PROBLEM DESCRIPTION: Print the data exactly. Omit the pictures.

INPUT RECORDS:
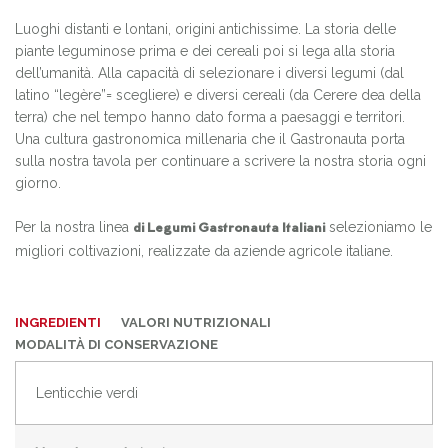
Luoghi distanti e lontani, origini antichissime. La storia delle
piante leguminose prima e dei cereali poi si lega alla storia
dell’umanità. Alla capacità di selezionare i diversi legumi (dal
latino “legère”= scegliere) e diversi cereali (da Cerere dea della
terra) che nel tempo hanno dato forma a paesaggi e territori.
Una cultura gastronomica millenaria che il Gastronauta porta
sulla nostra tavola per continuare a scrivere la nostra storia ogni
giorno.
Per la nostra linea
selezioniamo le
di Legumi Gastronauta Italiani
migliori coltivazioni, realizzate da aziende agricole italiane.
INGREDIENTI
VALORI NUTRIZIONALI
MODALITÀ DI CONSERVAZIONE
Lenticchie verdi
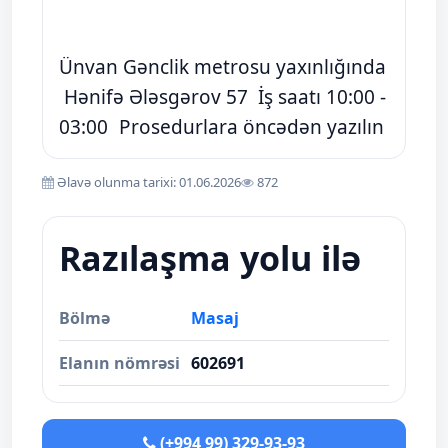
Ünvan Gənclik metrosu yaxınlığında
Hənifə Ələsgərov 57 İş saatı 10:00 -
03:00 Prosedurlara öncədən yazılın
Əlavə olunma tarixi: 01.06.2026
872
Razılaşma yolu ilə
Bölmə
Masaj
Elanın nömrəsi
602691
(+994 99) 329-93-93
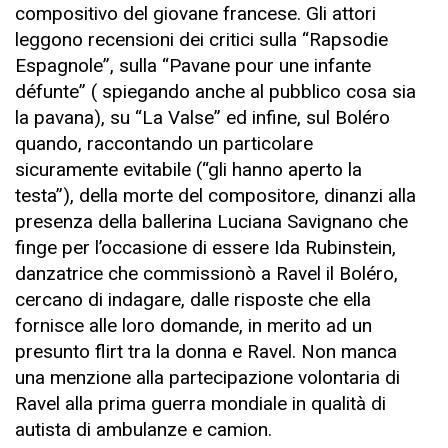
compositivo del giovane francese. Gli attori
leggono recensioni dei critici sulla “Rapsodie
Espagnole”, sulla “Pavane pour une infante
défunte” ( spiegando anche al pubblico cosa sia
la pavana), su “La Valse” ed infine, sul Boléro
quando, raccontando un particolare
sicuramente evitabile (“gli hanno aperto la
testa”), della morte del compositore, dinanzi alla
presenza della ballerina Luciana Savignano che
finge per l’occasione di essere Ida Rubinstein,
danzatrice che commissionò a Ravel il Boléro,
cercano di indagare, dalle risposte che ella
fornisce alle loro domande, in merito ad un
presunto flirt tra la donna e Ravel. Non manca
una menzione alla partecipazione volontaria di
Ravel alla prima guerra mondiale in qualità di
autista di ambulanze e camion.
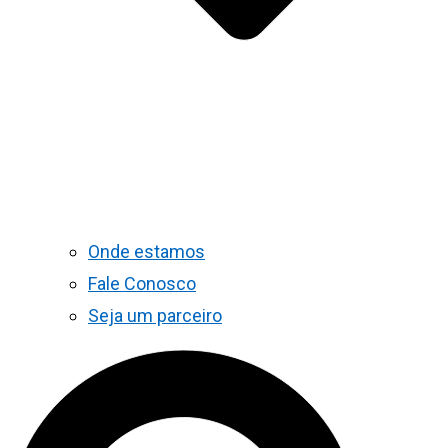
Onde estamos
Fale Conosco
Seja um parceiro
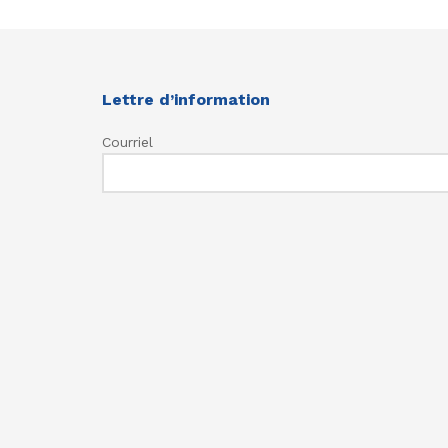
Lettre d’information
Courriel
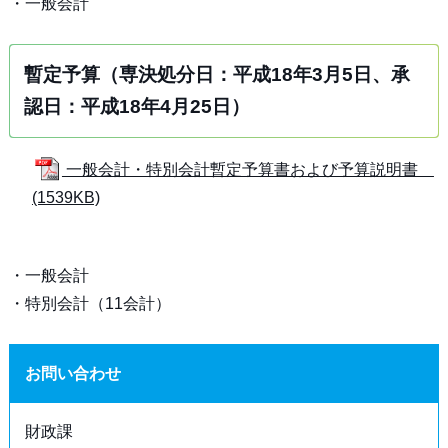
・一般会計
暫定予算（専決処分日：平成18年3月5日、承
認日：平成18年4月25日）
一般会計・特別会計暫定予算書および予算説明書
(1539KB)
・一般会計
・特別会計（11会計）
お問い合わせ
財政課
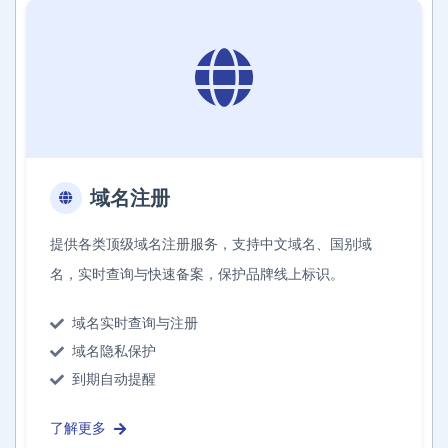
域名注册
提供各类顶级域名注册服务，支持中文域名、国别域
名，实时查询与快速备案，保护品牌线上标识。
域名实时查询与注册
域名隐私保护
到期自动提醒
了解更多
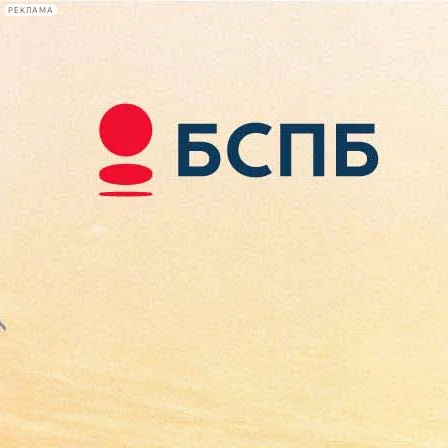
РЕКЛАМА
Афиша Plus
#телегид
Фонтанка.ру
Сегодня:
2026.08.08
10:17
Афиша Plus
кино
спектакли
выставки
концерты
лекции
книги
афиша плюс
новости
+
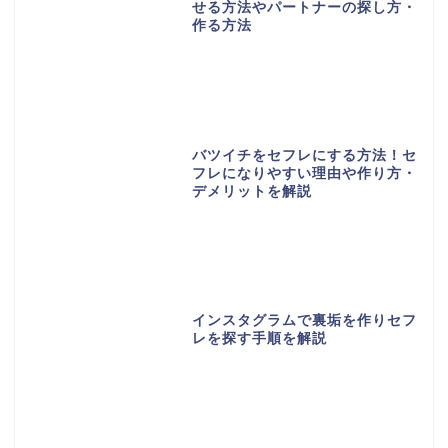
せる方法やパートナーの探し方・
作る方法
バツイチをセフレにする方法！セ
フレになりやすい理由や作り方・
デメリットを解説
インスタグラムで裏垢を作りセフ
レを探す手順を解説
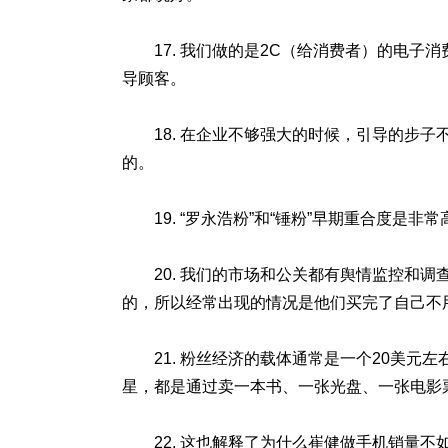
17. 我们做的是2C（给消费者）的电
导顾客。
18. 在企业不够强大的时候，引导的步
的。
19. “罗永浩粉”和“锤粉”早期重合度是
20. 我们的市场和公关都有舆情监控和
的，所以经常出现的情况是他们买完了自己不
21. 粉丝经济的载体通常是一个20美
星，都是通过卖一本书、一张光盘、一张电影票
22. 这也解释了为什么崔健做手机销量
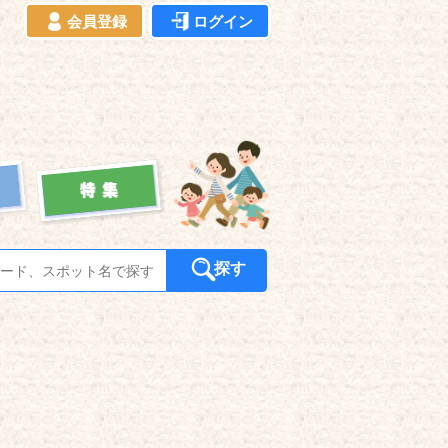
会員登録
ログイン
探す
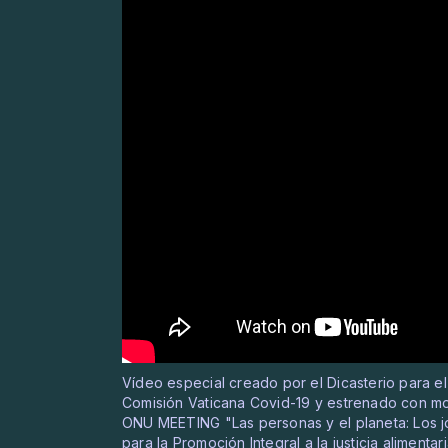
Vídeo especial creado por el Dicasterio para el
Comisión Vaticana Covid-19 y estrenado con mo
ONU MEETING "Las personas y el planeta: Los jó
para la Promoción Integral a la justicia aliment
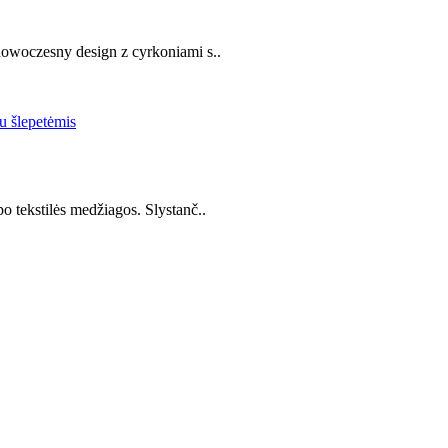
 nowoczesny design z cyrkoniami s..
o tekstilės medžiagos. Slystanč..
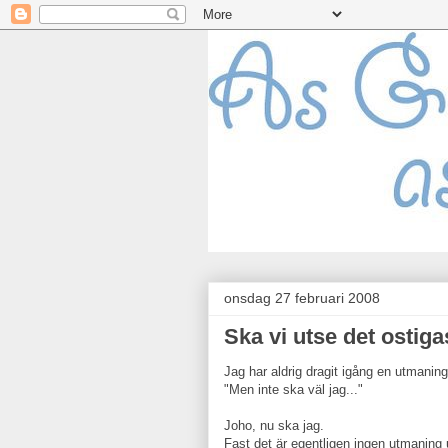
onsdag 27 februari 2008
Ska vi utse det ostiga
Jag har aldrig dragit igång en utmaning
"Men inte ska väl jag..."
Joho, nu ska jag.
Fast det är egentligen ingen utmaning u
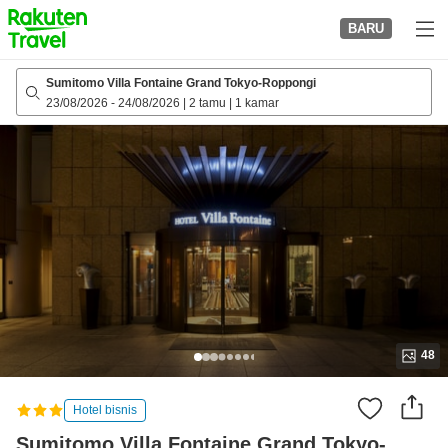
to
BARU
top
page
Sumitomo Villa Fontaine Grand Tokyo-Roppongi
23/08/2026
-
24/08/2026
|
2 tamu
|
1 kamar
48
Hotel bisnis
Sumitomo Villa Fontaine Grand Tokyo-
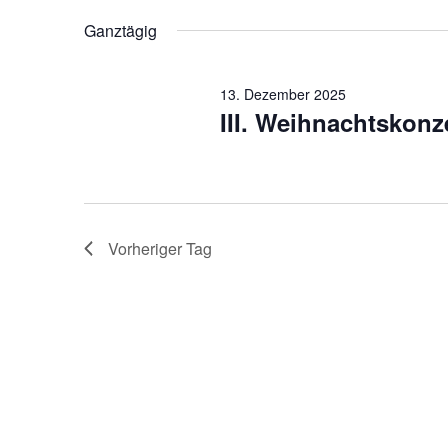
13.
wählen.
Ganztägig
Dezember
2025
13. Dezember 2025
III. Weihnachtskonz
Vorheriger Tag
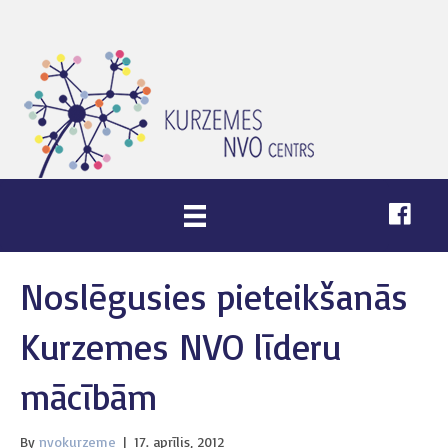
Noslēgusies pieteikšanās
Kurzemes NVO līderu
mācībām
By
nvokurzeme
|
17. aprīlis, 2012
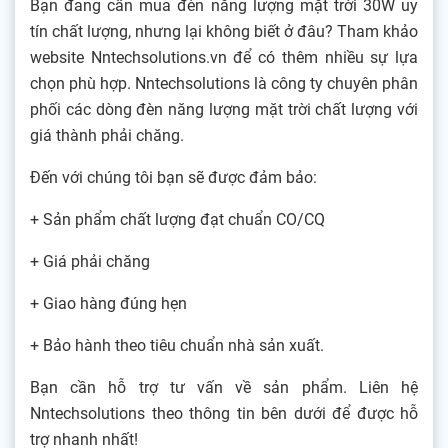
Bạn đang cần mua đèn năng lượng mặt trời 30W uy
tín chất lượng, nhưng lại không biết ở đâu? Tham khảo
website Nntechsolutions.vn để có thêm nhiều sự lựa
chọn phù hợp. Nntechsolutions là công ty chuyên phân
phối các dòng đèn năng lượng mặt trời chất lượng với
giá thành phải chăng.
Đến với chúng tôi bạn sẽ được đảm bảo:
+ Sản phẩm chất lượng đạt chuẩn CO/CQ
+ Giá phải chăng
+ Giao hàng đúng hẹn
+ Bảo hành theo tiêu chuẩn nhà sản xuất.
Bạn cần hỗ trợ tư vấn về sản phẩm. Liên hệ
Nntechsolutions theo thông tin bên dưới để được hỗ
trợ nhanh nhất!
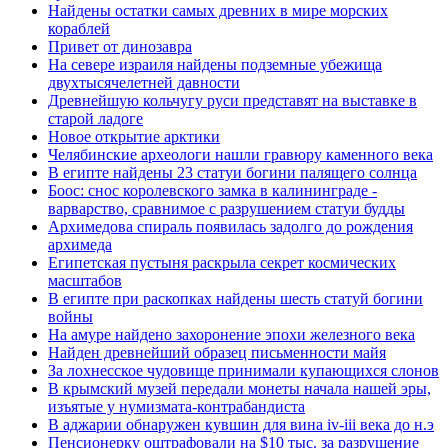
Найдены остатки самых древних в мире морских
кораблей
Привет от динозавра
На севере израиля найдены подземные убежища
двухтысячелетней давности
Древнейшую кольчугу руси представят на выставке в
старой ладоге
Новое открытие арктики
Челябинские археологи нашли гравюру каменного века
В египте найдены 23 статуи богини палящего солнца
Боос: снос королевского замка в калининграде -
варварство, сравнимое с разрушением статуи будды
Архимедова спираль появилась задолго до рождения
архимеда
Египетская пустыня раскрыла секрет космических
масштабов
В египте при раскопках найдены шесть статуй богини
войны
На амуре найдено захоронение эпохи железного века
Найден древнейший образец письменности майя
За лохнесское чудовище принимали купающихся слонов
В крымский музей передали монеты начала нашей эры,
изъятые у нумизмата-контрабандиста
В аджарии обнаружен кувшин для вина iv-iii века до н.э
Пенсионерку оштрафовали на $10 тыс. за разрушение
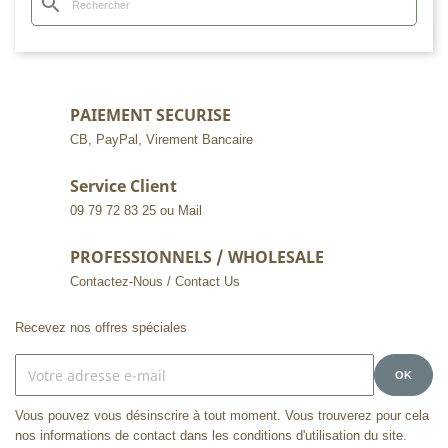
search
PAIEMENT SECURISE
CB, PayPal, Virement Bancaire
Service Client
09 79 72 83 25 ou Mail
PROFESSIONNELS / WHOLESALE
Contactez-Nous / Contact Us
Recevez nos offres spéciales
Vous pouvez vous désinscrire à tout moment. Vous trouverez pour cela
nos informations de contact dans les conditions d'utilisation du site.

RESULT OF THE TASK:
Luoghi distanti e lontani, origini antichissime. La storia delle
piante leguminose prima e dei cereali poi si lega alla storia
dell’umanità. Alla capacità di selezionare i diversi legumi (dal
latino “legère”= scegliere) e diversi cereali (da Cerere dea della
terra) che nel tempo hanno dato forma a paesaggi e territori.
Una cultura gastronomica millenaria che il Gastronauta porta
sulla nostra tavola per continuare a scrivere la nostra storia ogni
giorno.
Per la nostra linea
selezioniamo le
di Legumi Gastronauta Italiani
migliori coltivazioni, realizzate da aziende agricole italiane.
INGREDIENTI
VALORI NUTRIZIONALI
MODALITÀ DI CONSERVAZIONE
Lenticchie verdi
Ünvan Gənclik metrosu yaxınlığında
Hənifə Ələsgərov 57 İş saatı 10:00 -
03:00 Prosedurlara öncədən yazılın
Əlavə olunma tarixi: 01.06.2026
872
Razılaşma yolu ilə
Bölmə
Masaj
Elanın nömrəsi
602691
(+994 99) 329-93-93
compositivo del giovane francese. Gli attori
leggono recensioni dei critici sulla “Rapsodie
Espagnole”, sulla “Pavane pour une infante
défunte” ( spiegando anche al pubblico cosa sia
la pavana), su “La Valse” ed infine, sul Boléro
quando, raccontando un particolare
sicuramente evitabile (“gli hanno aperto la
testa”), della morte del compositore, dinanzi alla
presenza della ballerina Luciana Savignano che
finge per l’occasione di essere Ida Rubinstein,
danzatrice che commissionò a Ravel il Boléro,
cercano di indagare, dalle risposte che ella
fornisce alle loro domande, in merito ad un
presunto flirt tra la donna e Ravel. Non manca
una menzione alla partecipazione volontaria di
Ravel alla prima guerra mondiale in qualità di
autista di ambulanze e camion.
Onde estamos
Fale Conosco
Seja um parceiro
Lettre d’information
Courriel
・一般会計
暫定予算（専決処分日：平成18年3月5日、承
認日：平成18年4月25日）
一般会計・特別会計暫定予算書および予算説明書
(1539KB)
・一般会計
・特別会計（11会計）
お問い合わせ
財政課
域名注册
提供各类顶级域名注册服务，支持中文域名、国别域
名，实时查询与快速备案，保护品牌线上标识。
域名实时查询与注册
域名隐私保护
到期自动提醒
了解更多
РЕКЛАМА
Афиша Plus
#телегид
Фонтанка.ру
Сегодня:
2026.08.08
10:17
Афиша Plus
кино
спектакли
выставки
концерты
лекции
книги
афиша плюс
новости
+
せる方法やパートナーの探し方・
作る方法
バツイチをセフレにする方法！セ
フレになりやすい理由や作り方・
デメリットを解説
インスタグラムで裏垢を作りセフ
レを探す手順を解説
17. 我们做的是2C（给消费者）的电
导顾客。
18. 在企业不够强大的时候，引导的步
的。
19. “罗永浩粉”和“锤粉”早期重合度是
20. 我们的市场和公关都有舆情监控和
的，所以经常出现的情况是他们买完了自己不
21. 粉丝经济的载体通常是一个20美
星，都是通过卖一本书、一张光盘、一张电影票
22. 这也解释了为什么崔健做手机销量
会員登録
ログイン
探す
Vídeo especial creado por el Dicasterio para el
Comisión Vaticana Covid-19 y estrenado con mo
ONU MEETING "Las personas y el planeta: Los jó
para la Promoción Integral a la justicia aliment
 nowoczesny design z cyrkoniami s..
o tekstilės medžiagos. Slystanč..
onsdag 27 februari 2008
Ska vi utse det ostiga
Jag har aldrig dragit igång en utmaning
"Men inte ska väl jag..."
Joho, nu ska jag.
Fast det är egentligen ingen utmaning u
to
BARU
top
page
Sumitomo Villa Fontaine Grand Tokyo-Roppongi
23/08/2026
-
24/08/2026
|
2 tamu
|
1 kamar
48
Hotel bisnis
Sumitomo Villa Fontaine Grand Tokyo-
13.
wählen.
Ganztägig
Dezember
2025
13. Dezember 2025
III. Weihnachtskonz
Vorheriger Tag
Noslēgusies pieteikšanās
Kurzemes NVO līderu
mācībām
By
nvokurzeme
|
17. aprīlis, 2012
Bạn đang cần mua đèn năng lượng mặt trời 30W uy
tín chất lượng, nhưng lại không biết ở đâu? Tham khảo
website Nntechsolutions.vn để có thêm nhiều sự lựa
chọn phù hợp. Nntechsolutions là công ty chuyên phân
phối các dòng đèn năng lượng mặt trời chất lượng với
giá thành phải chăng.
Đến với chúng tôi bạn sẽ được đảm bảo:
+ Sản phẩm chất lượng đạt chuẩn CO/CQ
+ Giá phải chăng
+ Giao hàng đúng hẹn
+ Bảo hành theo tiêu chuẩn nhà sản xuất.
Bạn cần hỗ trợ tư vấn về sản phẩm. Liên hệ
Nntechsolutions theo thông tin bên dưới để được hỗ
trợ nhanh nhất!
Найдены остатки самых древних в мире морских
кораблей
Привет от динозавра
На севере израиля найдены подземные убежища
двухтысячелетней давности
Древнейшую кольчугу руси представят на выставке в
старой ладоге
Новое открытие арктики
Челябинские археологи нашли гравюру каменного века
В египте найдены 23 статуи богини палящего солнца
Боос: снос королевского замка в калининграде -
варварство, сравнимое с разрушением статуи будды
Архимедова спираль появилась задолго до рождения
архимеда
Египетская пустыня раскрыла секрет космических
масштабов
В египте при раскопках найдены шесть статуй богини
войны
На амуре найдено захоронение эпохи железного века
Найден древнейший образец письменности майя
За лохнесское чудовище принимали купающихся слонов
В крымский музей передали монеты начала нашей эры,
изъятые у нумизмата-контрабандиста
В аджарии обнаружен кувшин для вина iv-iii века до н.э
Пенсионерку оштрафовали на $10 тыс. за разрушение
search
PAIEMENT SECURISE
CB, PayPal, Virement Bancaire
Service Client
09 79 72 83 25 ou Mail
PROFESSIONNELS / WHOLESALE
Contactez-Nous / Contact Us
Recevez nos offres spéciales
Vous pouvez vous désinscrire à tout moment. Vous trouverez pour cela
nos informations de contact dans les conditions d'utilisation du site.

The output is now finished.